Families of the missing girls in Takoradi – confirmed dead through DNA – have been advised to seek legal action to compel the Ghana Police Service to release the bones for them to conduct their independent DNA tests.
The advice follows the refusal of the police to hand the bones to the families for the independent DNA tests.
Even after viewing the skeletal remains that police DNA results confirmed as those of the four girls, the family members are still not convinced they belong to their relatives.
The family members, bussed to Accra from Takoradi to view the skeletal remains Thursday, appeared more incensed with a growing mistrust for the police.
Shouting on top of his voice amidst intermittent sobbing, a man identified to be a family member of one of the girls, said one does not need any scientific examination to tell that the skeletons shown them are years old.
The police therefore refused to hand them the bones.
Sharing her thoughts on the development on Onua FM’s Yen Sempa on Friday, a human rights lawyer, Irene Aborchie-Nyahe, explained that “everybody has a family.
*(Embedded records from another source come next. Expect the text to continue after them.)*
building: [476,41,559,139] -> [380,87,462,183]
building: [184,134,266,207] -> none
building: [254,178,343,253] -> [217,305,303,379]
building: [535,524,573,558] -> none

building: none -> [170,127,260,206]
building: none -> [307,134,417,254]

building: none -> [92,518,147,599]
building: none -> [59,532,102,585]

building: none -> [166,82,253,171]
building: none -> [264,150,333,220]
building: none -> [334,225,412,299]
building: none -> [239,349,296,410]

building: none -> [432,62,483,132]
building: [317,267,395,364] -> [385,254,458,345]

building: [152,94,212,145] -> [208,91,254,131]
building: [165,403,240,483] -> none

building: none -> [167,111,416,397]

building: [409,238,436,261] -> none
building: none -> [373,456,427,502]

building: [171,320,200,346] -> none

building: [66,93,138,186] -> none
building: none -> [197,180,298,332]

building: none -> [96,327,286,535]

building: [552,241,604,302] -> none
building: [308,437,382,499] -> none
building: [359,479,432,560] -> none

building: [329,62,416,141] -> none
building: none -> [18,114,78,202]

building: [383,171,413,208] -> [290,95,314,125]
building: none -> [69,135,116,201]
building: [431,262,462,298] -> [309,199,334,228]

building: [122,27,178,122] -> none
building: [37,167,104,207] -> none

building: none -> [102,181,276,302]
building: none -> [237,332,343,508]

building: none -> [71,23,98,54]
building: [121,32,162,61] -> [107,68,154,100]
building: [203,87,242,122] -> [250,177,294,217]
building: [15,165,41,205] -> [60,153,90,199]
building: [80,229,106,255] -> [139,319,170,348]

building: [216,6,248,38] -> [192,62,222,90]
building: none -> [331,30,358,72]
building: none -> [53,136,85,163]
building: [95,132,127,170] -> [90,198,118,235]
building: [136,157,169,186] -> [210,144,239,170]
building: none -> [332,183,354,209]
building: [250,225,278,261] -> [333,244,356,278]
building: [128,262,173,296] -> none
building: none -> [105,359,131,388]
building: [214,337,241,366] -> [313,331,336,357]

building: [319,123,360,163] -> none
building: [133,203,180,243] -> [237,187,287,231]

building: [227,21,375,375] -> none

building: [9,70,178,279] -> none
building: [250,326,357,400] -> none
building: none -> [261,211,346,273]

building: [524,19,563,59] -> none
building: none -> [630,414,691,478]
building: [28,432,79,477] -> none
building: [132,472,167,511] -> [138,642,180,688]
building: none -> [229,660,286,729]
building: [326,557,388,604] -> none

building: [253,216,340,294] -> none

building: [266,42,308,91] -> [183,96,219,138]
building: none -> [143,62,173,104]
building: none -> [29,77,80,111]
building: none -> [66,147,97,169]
The body belongs to the family but this has a crime in it so the police want to do their investigations”.
She noted, however, that since they are done with their investigations, they should hand over to the bones to the families.
“The body does not belong to the police. They should not drag it with the family. The police cannot bury the bones. It is the families that can bury the bones.”
Lawyer Aborchie-Nyahe explained that the police can use picture and the DNA tests as their evidence in court so the bones can be handed over to the families.
“They can use pictures for evidence. For me, I don’t think they have to carry the bones to the court. They can go with the pictures and the DNA results. By all means, the bones will be buried and they [police] cannot bury the bones.”